An employee at a company that assembles chandeliers is packing boxes for shipping. In the first box, he packed 2 small chandeliers and 5 large chandeliers, which weighed a total of 432 pounds. In the second box, he packed 6 small chandeliers and 3 large chandeliers, which had a weight of 360 pounds. Assuming the weight of the box isn't included in the shipping weight, how much does each size of chandelier weigh?
Let's say the weight of a small chandelier is x pounds and the weight of a large chandelier is y pounds.
In the first box, the weight of 2 small chandeliers is 2x pounds and the weight of 5 large chandeliers is 5y pounds. This means that 2x + 5y = 432.
In the second box, the weight of 6 small chandeliers is 6x pounds and the weight of 3 large chandeliers is 3y pounds. This means that 6x + 3y = 360.
We can solve this system of equations by either substitution or elimination.
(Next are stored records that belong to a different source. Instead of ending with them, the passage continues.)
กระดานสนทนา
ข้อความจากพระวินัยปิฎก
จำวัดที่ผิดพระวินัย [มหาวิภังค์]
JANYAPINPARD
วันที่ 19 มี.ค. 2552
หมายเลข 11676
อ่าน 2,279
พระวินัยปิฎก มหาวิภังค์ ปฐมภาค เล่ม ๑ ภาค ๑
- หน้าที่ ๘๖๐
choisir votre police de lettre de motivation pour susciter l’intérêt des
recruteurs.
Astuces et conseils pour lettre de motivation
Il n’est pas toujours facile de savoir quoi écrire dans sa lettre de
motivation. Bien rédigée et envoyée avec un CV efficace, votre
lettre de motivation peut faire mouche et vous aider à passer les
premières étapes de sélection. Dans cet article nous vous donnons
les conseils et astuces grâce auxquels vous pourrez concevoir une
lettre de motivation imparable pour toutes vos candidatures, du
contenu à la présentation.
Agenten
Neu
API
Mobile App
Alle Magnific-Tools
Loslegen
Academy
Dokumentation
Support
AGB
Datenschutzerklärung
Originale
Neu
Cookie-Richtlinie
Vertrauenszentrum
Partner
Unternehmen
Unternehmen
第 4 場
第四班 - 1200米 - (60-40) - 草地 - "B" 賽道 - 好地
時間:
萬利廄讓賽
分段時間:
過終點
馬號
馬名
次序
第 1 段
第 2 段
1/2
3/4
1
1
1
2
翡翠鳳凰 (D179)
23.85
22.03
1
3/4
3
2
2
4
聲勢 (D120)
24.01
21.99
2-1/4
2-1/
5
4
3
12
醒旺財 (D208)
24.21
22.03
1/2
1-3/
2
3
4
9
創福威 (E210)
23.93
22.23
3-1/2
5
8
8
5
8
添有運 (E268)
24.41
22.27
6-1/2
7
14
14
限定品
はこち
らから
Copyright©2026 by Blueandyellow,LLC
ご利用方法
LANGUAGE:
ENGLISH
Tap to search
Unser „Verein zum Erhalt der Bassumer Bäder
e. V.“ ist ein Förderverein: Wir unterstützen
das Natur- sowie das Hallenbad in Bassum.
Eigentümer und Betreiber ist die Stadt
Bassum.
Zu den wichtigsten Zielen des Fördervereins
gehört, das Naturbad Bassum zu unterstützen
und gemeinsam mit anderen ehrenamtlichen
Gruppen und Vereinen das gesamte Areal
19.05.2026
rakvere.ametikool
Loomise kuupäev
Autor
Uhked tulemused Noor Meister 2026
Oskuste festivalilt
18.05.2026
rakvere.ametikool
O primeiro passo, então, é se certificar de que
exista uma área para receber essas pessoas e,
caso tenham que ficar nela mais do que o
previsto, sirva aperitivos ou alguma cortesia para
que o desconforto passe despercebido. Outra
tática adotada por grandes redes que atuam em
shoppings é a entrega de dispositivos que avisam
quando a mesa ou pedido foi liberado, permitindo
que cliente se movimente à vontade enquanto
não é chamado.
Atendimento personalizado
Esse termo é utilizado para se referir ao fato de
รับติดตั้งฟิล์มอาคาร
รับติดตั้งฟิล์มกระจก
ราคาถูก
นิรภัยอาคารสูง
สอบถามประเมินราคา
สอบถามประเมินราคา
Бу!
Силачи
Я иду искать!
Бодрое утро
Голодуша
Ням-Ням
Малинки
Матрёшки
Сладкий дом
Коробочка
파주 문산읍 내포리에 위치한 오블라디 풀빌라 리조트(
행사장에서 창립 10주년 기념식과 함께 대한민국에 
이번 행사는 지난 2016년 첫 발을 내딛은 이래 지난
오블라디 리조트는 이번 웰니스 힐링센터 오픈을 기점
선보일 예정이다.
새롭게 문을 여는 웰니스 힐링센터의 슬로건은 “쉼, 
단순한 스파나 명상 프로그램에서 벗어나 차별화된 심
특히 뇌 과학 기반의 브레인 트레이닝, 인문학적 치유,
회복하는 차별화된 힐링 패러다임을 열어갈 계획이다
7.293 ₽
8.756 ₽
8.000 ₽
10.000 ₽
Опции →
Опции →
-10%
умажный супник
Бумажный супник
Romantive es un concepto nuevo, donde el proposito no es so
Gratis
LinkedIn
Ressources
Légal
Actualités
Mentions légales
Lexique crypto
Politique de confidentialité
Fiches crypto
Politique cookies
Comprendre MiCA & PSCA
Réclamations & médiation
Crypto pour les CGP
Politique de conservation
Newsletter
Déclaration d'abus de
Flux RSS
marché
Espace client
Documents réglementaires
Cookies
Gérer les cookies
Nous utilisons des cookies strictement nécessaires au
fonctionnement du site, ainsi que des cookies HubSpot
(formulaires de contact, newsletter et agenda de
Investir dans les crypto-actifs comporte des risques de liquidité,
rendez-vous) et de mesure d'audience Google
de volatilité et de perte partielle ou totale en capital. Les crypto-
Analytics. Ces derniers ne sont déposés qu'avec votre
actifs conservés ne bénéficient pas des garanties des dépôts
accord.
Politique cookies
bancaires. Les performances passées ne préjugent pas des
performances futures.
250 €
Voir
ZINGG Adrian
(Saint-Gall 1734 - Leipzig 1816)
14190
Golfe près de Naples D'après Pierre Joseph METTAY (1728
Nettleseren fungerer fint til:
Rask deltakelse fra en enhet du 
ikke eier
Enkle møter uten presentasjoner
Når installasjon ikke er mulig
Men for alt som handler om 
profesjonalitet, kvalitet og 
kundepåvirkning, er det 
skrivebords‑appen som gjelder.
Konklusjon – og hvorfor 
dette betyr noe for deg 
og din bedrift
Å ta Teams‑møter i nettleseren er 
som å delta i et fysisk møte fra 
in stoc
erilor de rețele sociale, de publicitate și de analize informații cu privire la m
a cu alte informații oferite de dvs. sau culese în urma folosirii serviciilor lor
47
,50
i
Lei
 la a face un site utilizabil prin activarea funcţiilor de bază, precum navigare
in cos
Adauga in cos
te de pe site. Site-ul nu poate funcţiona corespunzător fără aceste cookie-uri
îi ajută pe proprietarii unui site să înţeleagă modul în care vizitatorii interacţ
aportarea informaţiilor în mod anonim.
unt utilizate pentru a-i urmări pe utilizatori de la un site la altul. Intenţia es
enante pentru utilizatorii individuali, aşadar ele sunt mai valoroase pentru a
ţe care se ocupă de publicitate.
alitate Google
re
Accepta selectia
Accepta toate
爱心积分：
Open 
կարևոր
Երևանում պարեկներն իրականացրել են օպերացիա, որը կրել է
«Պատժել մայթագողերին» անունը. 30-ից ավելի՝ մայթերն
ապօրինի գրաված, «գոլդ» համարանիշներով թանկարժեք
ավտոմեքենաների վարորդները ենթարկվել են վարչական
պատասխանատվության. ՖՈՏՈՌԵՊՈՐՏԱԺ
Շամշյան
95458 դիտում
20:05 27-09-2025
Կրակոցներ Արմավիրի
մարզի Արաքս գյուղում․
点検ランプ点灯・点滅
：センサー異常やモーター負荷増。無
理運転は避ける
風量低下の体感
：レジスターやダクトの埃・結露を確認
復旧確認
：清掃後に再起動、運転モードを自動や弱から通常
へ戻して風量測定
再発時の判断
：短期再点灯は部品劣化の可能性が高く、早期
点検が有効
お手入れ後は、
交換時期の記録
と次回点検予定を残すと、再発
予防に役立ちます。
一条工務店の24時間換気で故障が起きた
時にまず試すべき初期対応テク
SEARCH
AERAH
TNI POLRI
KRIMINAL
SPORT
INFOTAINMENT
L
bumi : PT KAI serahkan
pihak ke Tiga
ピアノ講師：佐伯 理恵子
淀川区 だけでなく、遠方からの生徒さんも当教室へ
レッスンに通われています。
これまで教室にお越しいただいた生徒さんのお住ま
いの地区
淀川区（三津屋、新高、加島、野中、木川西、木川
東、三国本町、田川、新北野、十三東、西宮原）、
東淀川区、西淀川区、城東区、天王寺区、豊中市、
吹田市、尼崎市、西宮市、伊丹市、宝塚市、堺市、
Let's use substitution.
From the first equation, we can express x in terms of y: x = (432 - 5y)/2.
Substituting this into the second equation, we get: 6((432 - 5y)/2) + 3y = 360.
Multiplying through by 2 to eliminate the fraction, we have: 6(432 - 5y) + 6y = 720.
Expanding and combining like terms, we get: 2592 - 30y + 6y = 720.
Combining like terms again, we get: -24y = -1872.
Dividing by -24, we find that y = 78.
Substituting this back into the first equation, we get: 2x + 5(78) = 432.
Simplifying, we find: 2x + 390 = 432.
Subtracting 390 from both sides, we get: 2x = 42.
Dividing by 2, we find that x = 21.
Therefore, the weight of a small chandelier is 21 pounds and the weight of a large chandelier is 78 pounds.